Posted 2018-03-2420:48 by Stanislav Datskovskiy
Ty, I studied it before I started working on vpatch. Getting rid of Ada's standard IO functions is the ultimate goal, considering how uneven the standard is, but there are two reasons why I haven't done it upfront.
One is that Text_IO comes with a bunch of reader functions, that I didn't want to spend time rewriting, e.g. @@ reader does Get(A_Line_Numbers.Start); to grab a textual integer from input stream, elsewhere I use Get(V(1..No_Hash_Label'Length)); to read a length of string, etc.
The second reason is that Ada specifications for IO are decent and also provide the naming/calling conventions that I see no reason to deviate from, e.g. Get(Thing)/Get(File,Thing) to read Thing from Standard_Input/File, End_Of_File, Create, etc. Right now file reading uses Text_IO, I'm going to replace it with code that uses Sequential_IO specialized on Character.
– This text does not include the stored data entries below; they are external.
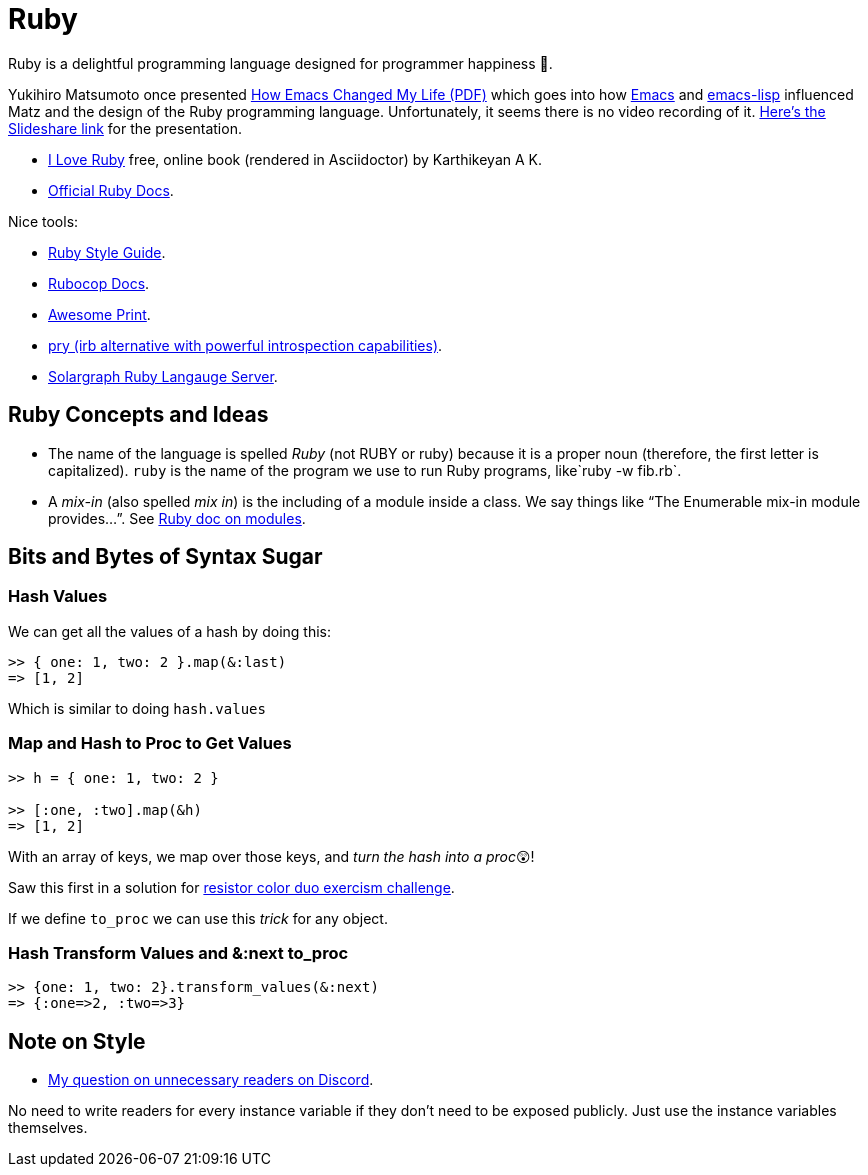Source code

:= Ruby
:icons: font

Ruby is a delightful programming language designed for programmer happiness 💖.

Yukihiro Matsumoto once presented link:./Yukihiro-Matsumoto-How-Emacs-Changed-My-Life.pdf[How Emacs Changed My Life (PDF)] which goes into how https://www.gnu.org/software/emacs/[Emacs] and https://www.gnu.org/software/emacs/manual/html_node/eintr/[emacs-lisp] influenced Matz and the design of the Ruby programming language.
Unfortunately, it seems there is no video recording of it.
https://www.slideshare.net/yukihiro_matz/how-emacs-changed-my-life[Here’s the Slideshare link] for the presentation.

* https://i-love-ruby.gitlab.io/book.html[I Love Ruby] free, online book (rendered in Asciidoctor) by Karthikeyan A K.
* https://ruby-doc.org/[Official Ruby Docs].

Nice tools:

* https://rubystyle.guide/[Ruby Style Guide].
* https://docs.rubocop.org/rubocop/[Rubocop Docs].
* https://github.com/awesome-print/awesome_print[Awesome Print].
* https://github.com/pry/pry[pry (irb alternative with powerful
introspection capabilities)].
* https://solargraph.org/guides[Solargraph Ruby Langauge Server].

== Ruby Concepts and Ideas

* The name of the language is spelled _Ruby_ (not RUBY or ruby) because it is a proper noun (therefore, the first letter is capitalized). `ruby` is the name of the program we use to run Ruby programs, like`ruby -w fib.rb`.
* A _mix-in_ (also spelled _mix in_) is the including of a module inside a class. We say things like “The Enumerable mix-in module provides…”.
See https://ruby-doc.com/core/doc/syntax/modules_and_classes_rdoc.html[Ruby doc on modules].

== Bits and Bytes of Syntax Sugar

=== Hash Values

We can get all the values of a hash by doing this:

----
>> { one: 1, two: 2 }.map(&:last)
=> [1, 2]
----

Which is similar to doing `hash.values`

=== Map and Hash to Proc to Get Values

----
>> h = { one: 1, two: 2 }

>> [:one, :two].map(&h)
=> [1, 2]
----

With an array of keys, we map over those keys, and _turn the hash into a proc_😲!

Saw this first in a solution for https://exercism.org/tracks/ruby/exercises/resistor-color-duo[resistor color duo exercism challenge].

If we define `to_proc` we can use this _trick_ for any object.

=== Hash Transform Values and &:next to_proc

----
>> {one: 1, two: 2}.transform_values(&:next)
=> {:one=>2, :two=>3}
----

## Note on Style

- link:https://discord.com/channels/518658712081268738/650031651845308419/1080189900311236719[My question on unnecessary readers on Discord].

No need to write readers for every instance variable if they don't need to be exposed publicly.
Just use the instance variables themselves.
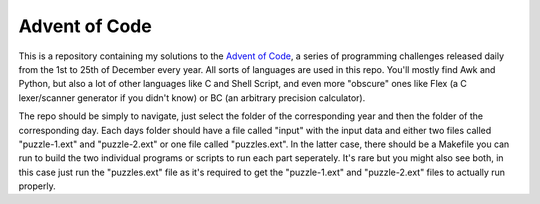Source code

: .. vi: tw=100

Advent of Code
==============

This is a repository containing my solutions to the `Advent of Code`_, a series of programming
challenges released daily from the 1st to 25th of December every year. All sorts of languages are
used in this repo. You'll mostly find Awk and Python, but also a lot of other languages like C and
Shell Script, and even more "obscure" ones like Flex (a C lexer/scanner generator if you didn't
know) or BC (an arbitrary precision calculator).

The repo should be simply to navigate, just select the folder of the corresponding year and then the
folder of the corresponding day. Each days folder should have a file called "input" with the input
data and either two files called "puzzle-1.ext" and "puzzle-2.ext" or one file called "puzzles.ext".
In the latter case, there should be a Makefile you can run to build the two individual programs or
scripts to run each part seperately. It's rare but you might also see both, in this case just run
the "puzzles.ext" file as it's required to get the "puzzle-1.ext" and "puzzle-2.ext" files to
actually run properly.

.. _Advent of Code: https://adventofcode.com

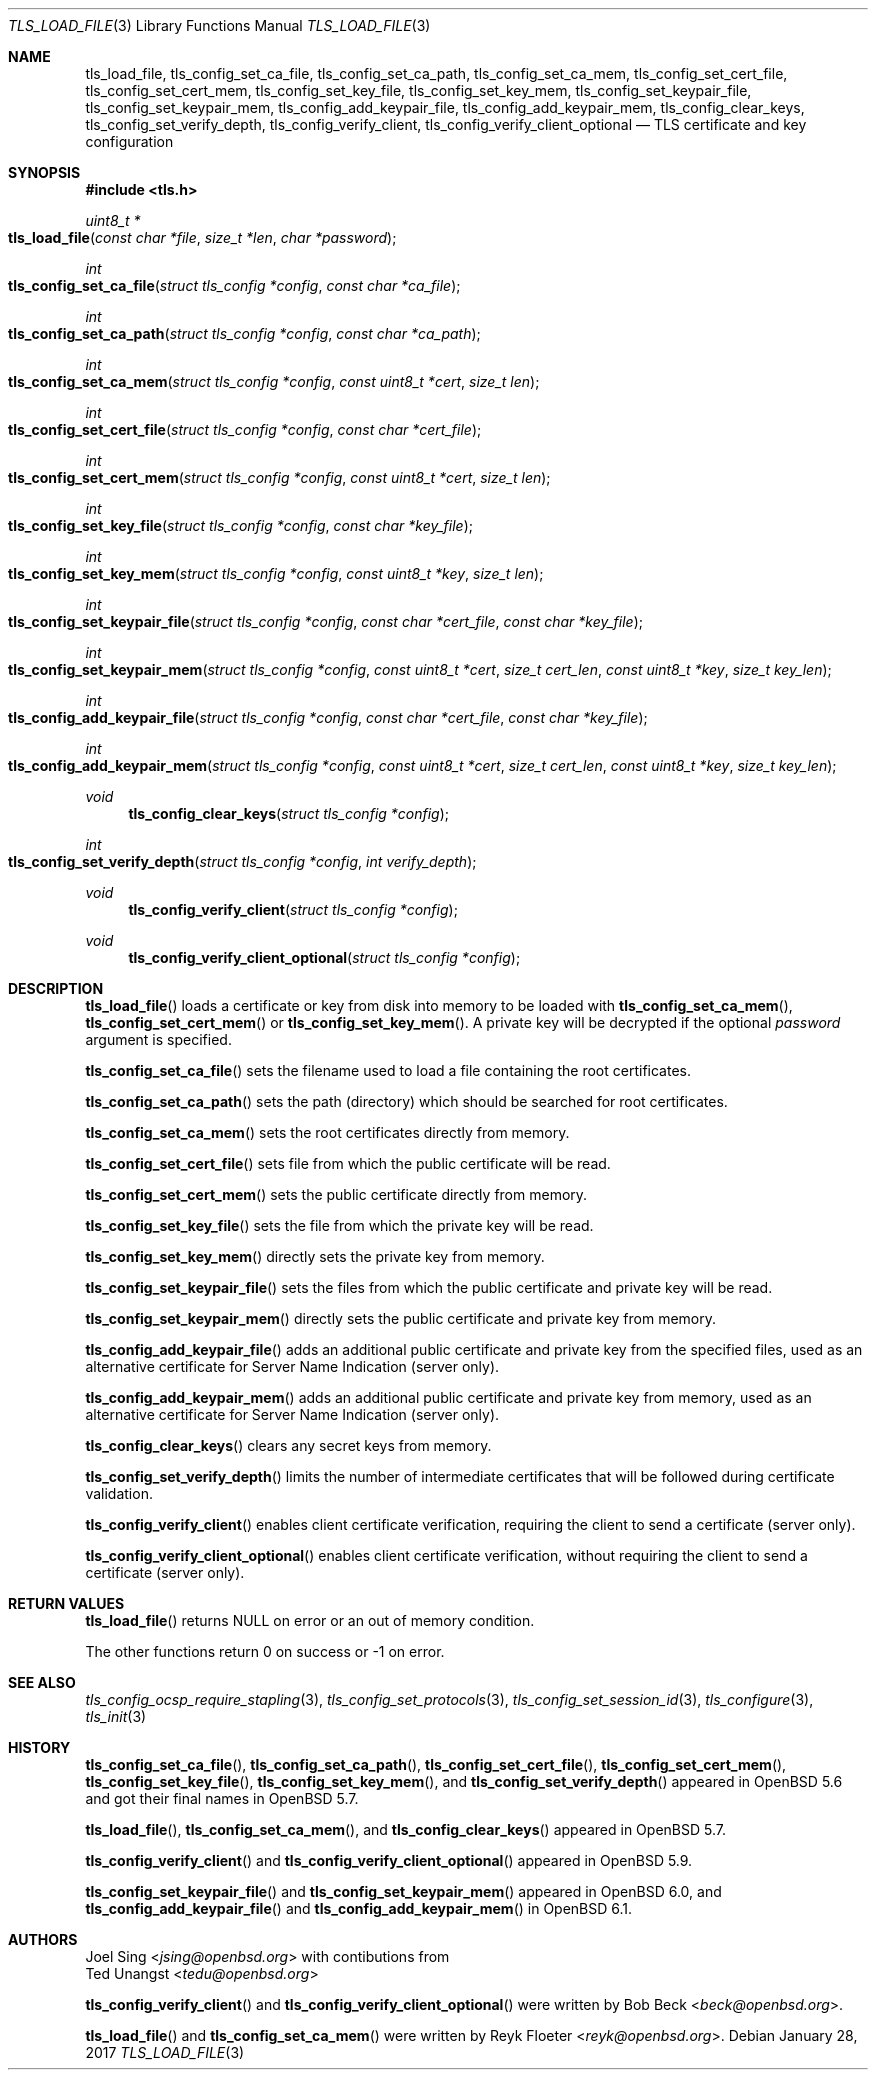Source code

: .\" $OpenBSD: tls_load_file.3,v 1.3 2017/01/28 00:59:36 schwarze Exp $
.\"
.\" Copyright (c) 2014 Ted Unangst <tedu@openbsd.org>
.\" Copyright (c) 2015 Reyk Floeter <reyk@openbsd.org>
.\" Copyright (c) 2015 Bob Beck <beck@openbsd.org>
.\" Copyright (c) 2016, 2017 Joel Sing <jsing@openbsd.org>
.\"
.\" Permission to use, copy, modify, and distribute this software for any
.\" purpose with or without fee is hereby granted, provided that the above
.\" copyright notice and this permission notice appear in all copies.
.\"
.\" THE SOFTWARE IS PROVIDED "AS IS" AND THE AUTHOR DISCLAIMS ALL WARRANTIES
.\" WITH REGARD TO THIS SOFTWARE INCLUDING ALL IMPLIED WARRANTIES OF
.\" MERCHANTABILITY AND FITNESS. IN NO EVENT SHALL THE AUTHOR BE LIABLE FOR
.\" ANY SPECIAL, DIRECT, INDIRECT, OR CONSEQUENTIAL DAMAGES OR ANY DAMAGES
.\" WHATSOEVER RESULTING FROM LOSS OF USE, DATA OR PROFITS, WHETHER IN AN
.\" ACTION OF CONTRACT, NEGLIGENCE OR OTHER TORTIOUS ACTION, ARISING OUT OF
.\" OR IN CONNECTION WITH THE USE OR PERFORMANCE OF THIS SOFTWARE.
.\"
.Dd $Mdocdate: January 28 2017 $
.Dt TLS_LOAD_FILE 3
.Os
.Sh NAME
.Nm tls_load_file ,
.Nm tls_config_set_ca_file ,
.Nm tls_config_set_ca_path ,
.Nm tls_config_set_ca_mem ,
.Nm tls_config_set_cert_file ,
.Nm tls_config_set_cert_mem ,
.Nm tls_config_set_key_file ,
.Nm tls_config_set_key_mem ,
.Nm tls_config_set_keypair_file ,
.Nm tls_config_set_keypair_mem ,
.Nm tls_config_add_keypair_file ,
.Nm tls_config_add_keypair_mem ,
.Nm tls_config_clear_keys ,
.Nm tls_config_set_verify_depth ,
.Nm tls_config_verify_client ,
.Nm tls_config_verify_client_optional
.Nd TLS certificate and key configuration
.Sh SYNOPSIS
.In tls.h
.Ft uint8_t *
.Fo tls_load_file
.Fa "const char *file"
.Fa "size_t *len"
.Fa "char *password"
.Fc
.Ft int
.Fo tls_config_set_ca_file
.Fa "struct tls_config *config"
.Fa "const char *ca_file"
.Fc
.Ft int
.Fo tls_config_set_ca_path
.Fa "struct tls_config *config"
.Fa "const char *ca_path"
.Fc
.Ft int
.Fo tls_config_set_ca_mem
.Fa "struct tls_config *config"
.Fa "const uint8_t *cert"
.Fa "size_t len"
.Fc
.Ft int
.Fo tls_config_set_cert_file
.Fa "struct tls_config *config"
.Fa "const char *cert_file"
.Fc
.Ft int
.Fo tls_config_set_cert_mem
.Fa "struct tls_config *config"
.Fa "const uint8_t *cert"
.Fa "size_t len"
.Fc
.Ft int
.Fo tls_config_set_key_file
.Fa "struct tls_config *config"
.Fa "const char *key_file"
.Fc
.Ft int
.Fo tls_config_set_key_mem
.Fa "struct tls_config *config"
.Fa "const uint8_t *key"
.Fa "size_t len"
.Fc
.Ft int
.Fo tls_config_set_keypair_file
.Fa "struct tls_config *config"
.Fa "const char *cert_file"
.Fa "const char *key_file"
.Fc
.Ft int
.Fo tls_config_set_keypair_mem
.Fa "struct tls_config *config"
.Fa "const uint8_t *cert"
.Fa "size_t cert_len"
.Fa "const uint8_t *key"
.Fa "size_t key_len"
.Fc
.Ft int
.Fo tls_config_add_keypair_file
.Fa "struct tls_config *config"
.Fa "const char *cert_file"
.Fa "const char *key_file"
.Fc
.Ft int
.Fo tls_config_add_keypair_mem
.Fa "struct tls_config *config"
.Fa "const uint8_t *cert"
.Fa "size_t cert_len"
.Fa "const uint8_t *key"
.Fa "size_t key_len"
.Fc
.Ft void
.Fn tls_config_clear_keys "struct tls_config *config"
.Ft int
.Fo tls_config_set_verify_depth
.Fa "struct tls_config *config"
.Fa "int verify_depth"
.Fc
.Ft void
.Fn tls_config_verify_client "struct tls_config *config"
.Ft void
.Fn tls_config_verify_client_optional "struct tls_config *config"
.Sh DESCRIPTION
.Fn tls_load_file
loads a certificate or key from disk into memory to be loaded with
.Fn tls_config_set_ca_mem ,
.Fn tls_config_set_cert_mem
or
.Fn tls_config_set_key_mem .
A private key will be decrypted if the optional
.Ar password
argument is specified.
.Pp
.Fn tls_config_set_ca_file
sets the filename used to load a file
containing the root certificates.
.Pp
.Fn tls_config_set_ca_path
sets the path (directory) which should be searched for root
certificates.
.Pp
.Fn tls_config_set_ca_mem
sets the root certificates directly from memory.
.Pp
.Fn tls_config_set_cert_file
sets file from which the public certificate will be read.
.Pp
.Fn tls_config_set_cert_mem
sets the public certificate directly from memory.
.Pp
.Fn tls_config_set_key_file
sets the file from which the private key will be read.
.Pp
.Fn tls_config_set_key_mem
directly sets the private key from memory.
.Pp
.Fn tls_config_set_keypair_file
sets the files from which the public certificate and private key will be read.
.Pp
.Fn tls_config_set_keypair_mem
directly sets the public certificate and private key from memory.
.Pp
.Fn tls_config_add_keypair_file
adds an additional public certificate and private key from the specified files,
used as an alternative certificate for Server Name Indication (server only).
.Pp
.Fn tls_config_add_keypair_mem
adds an additional public certificate and private key from memory,
used as an alternative certificate for Server Name Indication (server only).
.Pp
.Fn tls_config_clear_keys
clears any secret keys from memory.
.Pp
.Fn tls_config_set_verify_depth
limits the number of intermediate certificates that will be followed during
certificate validation.
.Pp
.Fn tls_config_verify_client
enables client certificate verification, requiring the client to send
a certificate (server only).
.Pp
.Fn tls_config_verify_client_optional
enables client certificate verification, without requiring the client
to send a certificate (server only).
.Sh RETURN VALUES
.Fn tls_load_file
returns
.Dv NULL
on error or an out of memory condition.
.Pp
The other functions return 0 on success or -1 on error.
.Sh SEE ALSO
.Xr tls_config_ocsp_require_stapling 3 ,
.Xr tls_config_set_protocols 3 ,
.Xr tls_config_set_session_id 3 ,
.Xr tls_configure 3 ,
.Xr tls_init 3
.Sh HISTORY
.Fn tls_config_set_ca_file ,
.Fn tls_config_set_ca_path ,
.Fn tls_config_set_cert_file ,
.Fn tls_config_set_cert_mem ,
.Fn tls_config_set_key_file ,
.Fn tls_config_set_key_mem ,
and
.Fn tls_config_set_verify_depth
appeared in
.Ox 5.6
and got their final names in
.Ox 5.7 .
.Pp
.Fn tls_load_file ,
.Fn tls_config_set_ca_mem ,
and
.Fn tls_config_clear_keys
appeared in
.Ox 5.7 .
.Pp
.Fn tls_config_verify_client
and
.Fn tls_config_verify_client_optional
appeared in
.Ox 5.9 .
.Pp
.Fn tls_config_set_keypair_file
and
.Fn tls_config_set_keypair_mem
appeared in
.Ox 6.0 ,
and
.Fn tls_config_add_keypair_file
and
.Fn tls_config_add_keypair_mem
in
.Ox 6.1 .
.Sh AUTHORS
.An Joel Sing Aq Mt jsing@openbsd.org
with contibutions from
.An Ted Unangst Aq Mt tedu@openbsd.org
.Pp
.An -nosplit
.Fn tls_config_verify_client
and
.Fn tls_config_verify_client_optional
were written by
.An Bob Beck Aq Mt beck@openbsd.org .
.Pp
.Fn tls_load_file
and
.Fn tls_config_set_ca_mem
were written by
.An Reyk Floeter Aq Mt reyk@openbsd.org .
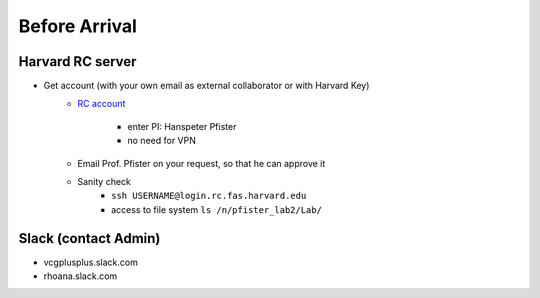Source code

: Before Arrival
=======================

Harvard RC server
-------------------------------------------
- Get account (with your own email as external collaborator or with Harvard Key)
    - `RC account <https://portal.rc.fas.harvard.edu/request/account/new/>`_

        - enter PI: Hanspeter Pfister

        - no need for VPN

    - Email Prof. Pfister on your request, so that he can approve it

    - Sanity check
        - ``ssh USERNAME@login.rc.fas.harvard.edu`` 

        - access to file system  ``ls /n/pfister_lab2/Lab/``

Slack (contact Admin)
------------------------

- vcgplusplus.slack.com

- rhoana.slack.com


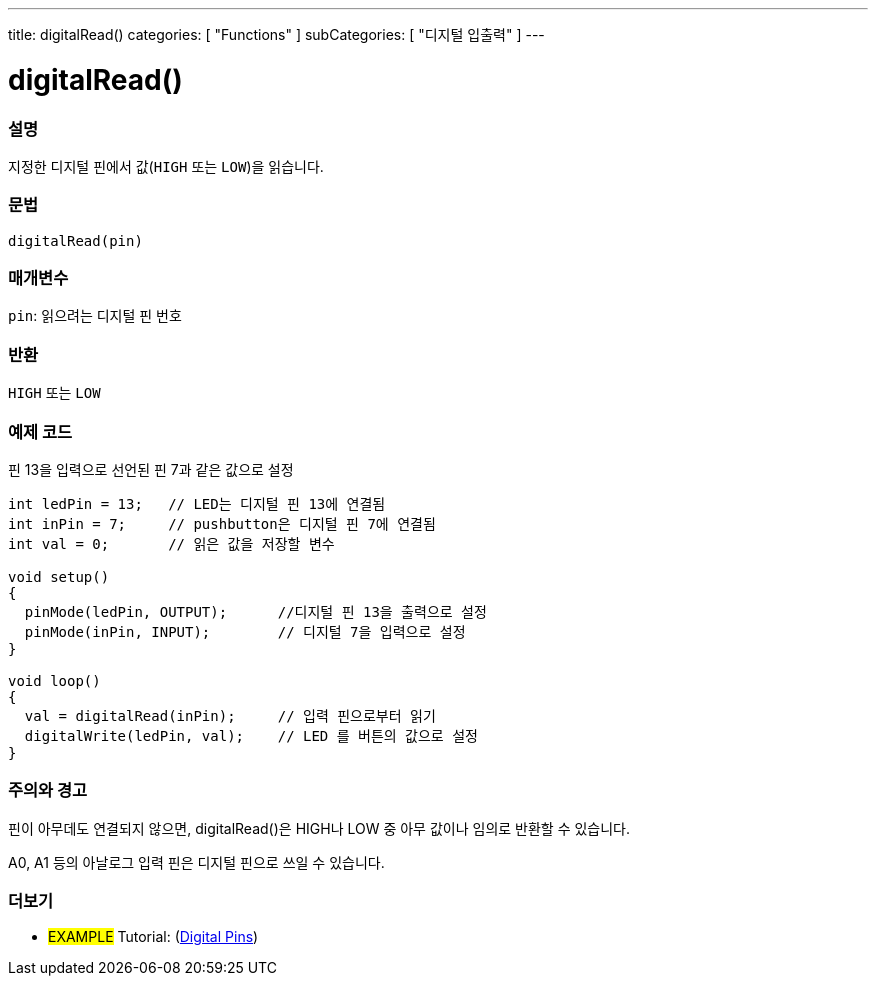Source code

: ---
title: digitalRead()
categories: [ "Functions" ]
subCategories: [ "디지털 입출력" ]
---


//
:ext-relative: .html

= digitalRead()


// OVERVIEW SECTION STARTS
[#overview]
--

[float]
=== 설명
지정한 디지털 핀에서 값(`HIGH` 또는 `LOW`)을 읽습니다.
[%hardbreaks]


[float]
=== 문법
`digitalRead(pin)`


[float]
=== 매개변수
`pin`: 읽으려는 디지털 핀 번호

[float]
=== 반환
`HIGH` 또는 `LOW`

--
// OVERVIEW SECTION ENDS




// HOW TO USE SECTION STARTS
[#howtouse]
--

[float]
=== 예제 코드
// Describe what the example code is all about and add relevant code   ►►►►► THIS SECTION IS MANDATORY ◄◄◄◄◄
핀 13을 입력으로 선언된 핀 7과 같은 값으로 설정


//[source,arduino]
----
int ledPin = 13;   // LED는 디지털 핀 13에 연결됨
int inPin = 7;     // pushbutton은 디지털 핀 7에 연결됨
int val = 0;       // 읽은 값을 저장할 변수

void setup()
{
  pinMode(ledPin, OUTPUT);      //디지털 핀 13을 출력으로 설정
  pinMode(inPin, INPUT);        // 디지털 7을 입력으로 설정
}

void loop()
{
  val = digitalRead(inPin);     // 입력 핀으로부터 읽기
  digitalWrite(ledPin, val);    // LED 를 버튼의 값으로 설정
}
----
[%hardbreaks]

[float]
=== 주의와 경고
핀이 아무데도 연결되지 않으면, digitalRead()은 HIGH나 LOW 중 아무 값이나 임의로 반환할 수 있습니다.

A0, A1 등의 아날로그 입력 핀은 디지털 핀으로 쓰일 수 있습니다.

--
// HOW TO USE SECTION ENDS


// SEE ALSO SECTION
[#see_also]
--

[float]
=== 더보기

[role="example"]
* #EXAMPLE# Tutorial: (http://arduino.cc/en/Tutorial/DigitalPins[Digital Pins])

--
// SEE ALSO SECTION ENDS

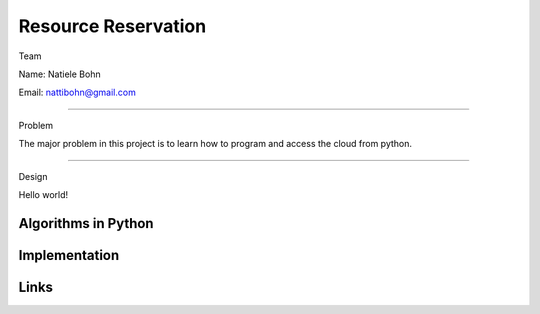 Resource Reservation
======================================================================

Team

Name: Natiele Bohn

Email: nattibohn@gmail.com

----------------------------------------------------------------------

Problem

The major problem in this project is to learn how to program and access the cloud from python.

----------------------------------------------------------------------

Design

Hello world!

Algorithms in Python
----------------------------------------------------------------------


Implementation
----------------------------------------------------------------------


Links
----------------------------------------------------------------------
This later approach is functionally equivalent to your GetChar/PutChar approach, but at the same time it's a subset of functionality provided by Text_IO, so I can drop in new Sequential_IO based functionality, and only rewrite missing procedures to the interface expected by current Text_IO based code. Presumably I can then further refine this approach by replacing Sequential_IO specialized on Character by code that uses GetChar/PutChar but conforms to same interfaces.